-- Dataset entries follows --

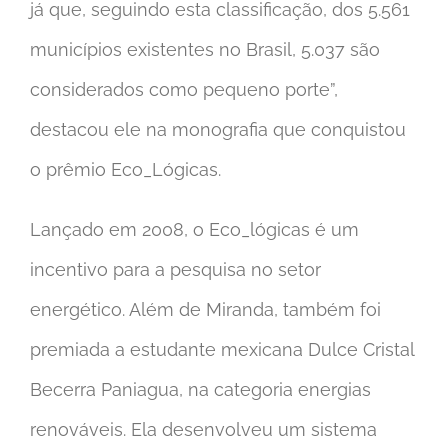
já que, seguindo esta classificação, dos 5.561
municípios existentes no Brasil, 5.037 são
considerados como pequeno porte”,
destacou ele na monografia que conquistou
o prêmio Eco_Lógicas.
Lançado em 2008, o Eco_lógicas é um
incentivo para a pesquisa no setor
energético. Além de Miranda, também foi
premiada a estudante mexicana Dulce Cristal
Becerra Paniagua, na categoria energias
renováveis. Ela desenvolveu um sistema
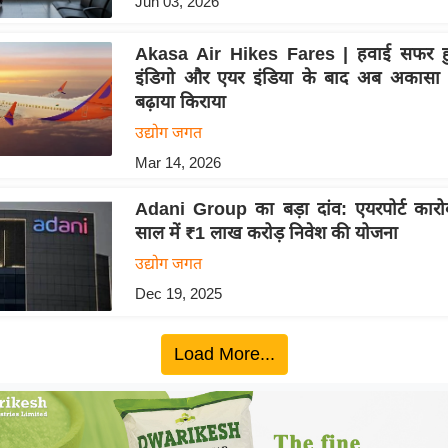
Jun 03, 2026
Akasa Air Hikes Fares | हवाई सफर ह
इंडिगो और एयर इंडिया के बाद अब अकासा 
बढ़ाया किराया
उद्योग जगत
Mar 14, 2026
Adani Group का बड़ा दांव: एयरपोर्ट कारोबा
साल में ₹1 लाख करोड़ निवेश की योजना
उद्योग जगत
Dec 19, 2025
Load More...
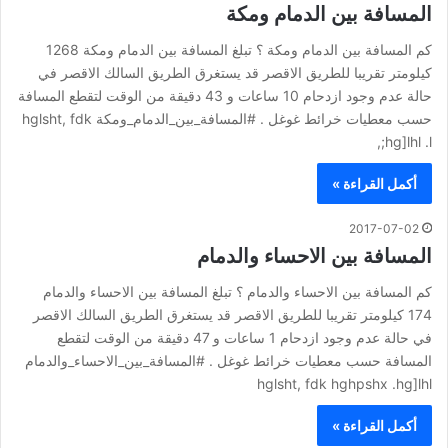
المسافة بين الدمام ومكة
كم المسافة بين الدمام ومكة ؟ تبلغ المسافة بين الدمام ومكة 1268
كيلومتر تقريبا للطريق الاقصر قد يستغرق الطريق السالك الاقصر في
حالة عدم وجود ازدحام 10 ساعات و 43 دقيقة من الوقت لتقطع المسافة
حسب معطيات خرائط غوغل . #المسافة_بين_الدمام_ومكة hglsht, fdk
hg]lhl .l;,
أكمل القراءة »
2017-07-02
المسافة بين الاحساء والدمام
كم المسافة بين الاحساء والدمام ؟ تبلغ المسافة بين الاحساء والدمام
174 كيلومتر تقريبا للطريق الاقصر قد يستغرق الطريق السالك الاقصر
في حالة عدم وجود ازدحام 1 ساعات و 47 دقيقة من الوقت لتقطع
المسافة حسب معطيات خرائط غوغل . #المسافة_بين_الاحساء_والدمام
hglsht, fdk hghpshx .hg]lhl
أكمل القراءة »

-- Dataset entries concluded --

• **Request**:
Copy here each line of the preceding records with "ساعات" in it.

• **Solved problem**:
حالة عدم وجود ازدحام 10 ساعات و 43 دقيقة من الوقت لتقطع المسافة
في حالة عدم وجود ازدحام 1 ساعات و 47 دقيقة من الوقت لتقطع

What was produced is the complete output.